▶ **ASSIGNED TASK A**
Decide whether each statement below agrees with the passage on Moz's hosting costs. For each, answer yes or no and quote the deciding words from the passage. (i) Moz calculated that a server would cost $3,200 per month on AWS versus $668 per month on its own hardware. (ii) Remaining entirely on AWS would cost Moz $842,000 per month. (iii) Moz found that fixed instance sizes make utilization easier to optimize on the cloud.
▶ **ASSIGNED TASK B**
Summarize the passage on Moz's hosting costs in two sentences.
▶ **ASSIGNED TASK C**
Write out the part of the passage on Moz's hosting costs that opens with the words containing "Optimizing utilization is" and closes with "efficient with spend.".

▶ **TEXT SEGMENT**
* * * *

Moz worked on detailed cost comparisons to factor in the cost of the hardware leases (routers, switches, firewalls, load balancers, SAN/NAS storage and VPN), virtualization platforms, miscellaneous software, monitoring software/services, connectivity/bandwidth, vendor support, colo and even travel costs. Using this to calculate their per server costs means on AWS they would spend $3,200 per month vs $668 per month with their own hardware. Projecting out 1 year results in costs of $8,096 vs AWS at $38,400.

Moz’s goal for the end of the first quarter of 2014 is to be paying $173,000 per month for its own environment plus $100,000 per month for elastic AWS cloud usage. If it remained entirely on AWS it would work out at $842,000 per month.

Sometimes cloud is just harder

Optimizing utilization is much more difficult on the cloud because of the fixed instance sizes. Moz found it was much more efficient running its own systems virtualized because it could create the exact instance sizes needed. Cloud providers often increase CPU allocation alongside memory when in real world uses you tend to need one or the other. Running your own environment allows you to optimize this and was one of the big areas Moz have used to improve their utilization. This has helped them become much more efficient with spend.

Right now we are able to demonstrate that our colo is about 1/5th the cost of Amazon but with RAM upgrades to our servers to increase capacity we are confident we can drive this down to something closer to 1/7th the cost of Amazon.

* * * *

▶ **Human pose keypoint data**

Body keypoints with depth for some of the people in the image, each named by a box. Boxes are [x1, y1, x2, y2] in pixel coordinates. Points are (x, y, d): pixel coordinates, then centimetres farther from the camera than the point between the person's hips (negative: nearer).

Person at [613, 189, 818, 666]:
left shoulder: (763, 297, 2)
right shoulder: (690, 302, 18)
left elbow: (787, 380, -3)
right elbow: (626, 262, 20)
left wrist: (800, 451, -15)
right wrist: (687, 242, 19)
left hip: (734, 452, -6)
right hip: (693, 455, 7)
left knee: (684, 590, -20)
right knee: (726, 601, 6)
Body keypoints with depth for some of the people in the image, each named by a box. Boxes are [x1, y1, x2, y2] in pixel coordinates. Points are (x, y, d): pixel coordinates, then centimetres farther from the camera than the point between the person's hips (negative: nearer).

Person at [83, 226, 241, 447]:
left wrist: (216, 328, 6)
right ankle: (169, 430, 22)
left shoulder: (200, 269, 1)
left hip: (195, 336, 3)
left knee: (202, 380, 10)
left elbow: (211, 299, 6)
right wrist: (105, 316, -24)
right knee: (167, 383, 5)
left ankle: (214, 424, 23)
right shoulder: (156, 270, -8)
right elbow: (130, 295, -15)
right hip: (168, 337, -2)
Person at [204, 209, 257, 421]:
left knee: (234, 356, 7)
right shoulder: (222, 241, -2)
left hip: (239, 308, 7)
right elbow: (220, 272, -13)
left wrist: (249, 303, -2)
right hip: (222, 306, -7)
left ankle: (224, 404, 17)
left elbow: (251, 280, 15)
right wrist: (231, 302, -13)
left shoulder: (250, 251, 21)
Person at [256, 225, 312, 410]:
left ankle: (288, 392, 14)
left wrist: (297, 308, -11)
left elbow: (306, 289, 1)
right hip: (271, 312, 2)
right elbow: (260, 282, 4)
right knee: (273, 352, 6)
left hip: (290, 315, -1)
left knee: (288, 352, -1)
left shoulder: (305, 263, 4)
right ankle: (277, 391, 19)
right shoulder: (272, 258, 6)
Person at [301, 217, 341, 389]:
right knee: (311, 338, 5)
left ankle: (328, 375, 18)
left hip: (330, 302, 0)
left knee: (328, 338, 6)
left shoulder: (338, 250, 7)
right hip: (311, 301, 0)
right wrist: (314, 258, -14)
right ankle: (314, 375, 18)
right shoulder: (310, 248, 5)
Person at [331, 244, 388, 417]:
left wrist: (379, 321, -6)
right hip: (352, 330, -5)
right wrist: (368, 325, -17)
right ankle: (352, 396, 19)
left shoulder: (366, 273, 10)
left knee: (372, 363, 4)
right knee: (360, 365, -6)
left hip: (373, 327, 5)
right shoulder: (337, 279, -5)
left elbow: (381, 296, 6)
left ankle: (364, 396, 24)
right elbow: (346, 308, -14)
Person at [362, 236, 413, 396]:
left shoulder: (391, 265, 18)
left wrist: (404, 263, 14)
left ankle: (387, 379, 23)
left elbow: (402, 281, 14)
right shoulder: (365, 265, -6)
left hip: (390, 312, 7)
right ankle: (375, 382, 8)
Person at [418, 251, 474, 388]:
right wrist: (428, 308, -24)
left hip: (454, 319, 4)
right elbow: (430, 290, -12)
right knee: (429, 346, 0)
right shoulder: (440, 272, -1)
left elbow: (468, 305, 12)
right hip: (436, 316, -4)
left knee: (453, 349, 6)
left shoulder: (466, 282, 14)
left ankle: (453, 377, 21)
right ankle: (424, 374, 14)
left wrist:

* * * *

▶ **YOUR SOLUTION A**
(i) Yes: "on AWS they would spend $3,200 per month vs $668 per month with their own hardware."
(ii) Yes: "If it remained entirely on AWS it would work out at $842,000 per month."
(iii) No: "Optimizing utilization is much more difficult on the cloud because of the fixed instance sizes."

▶ **YOUR SOLUTION B**
Moz's detailed cost comparisons showed that its own colocated hardware costs far less per server than AWS, with its colo currently about one-fifth the cost of Amazon and possibly closer to one-seventh after RAM upgrades. Running its own virtualized systems also lets Moz create exact instance sizes rather than the fixed sizes of the cloud, which has improved utilization and made its spending more efficient.

▶ **YOUR SOLUTION C**
Optimizing utilization is much more difficult on the cloud because of the fixed instance sizes. Moz found it was much more efficient running its own systems virtualized because it could create the exact instance sizes needed. Cloud providers often increase CPU allocation alongside memory when in real world uses you tend to need one or the other. Running your own environment allows you to optimize this and was one of the big areas Moz have used to improve their utilization. This has helped them become much more efficient with spend.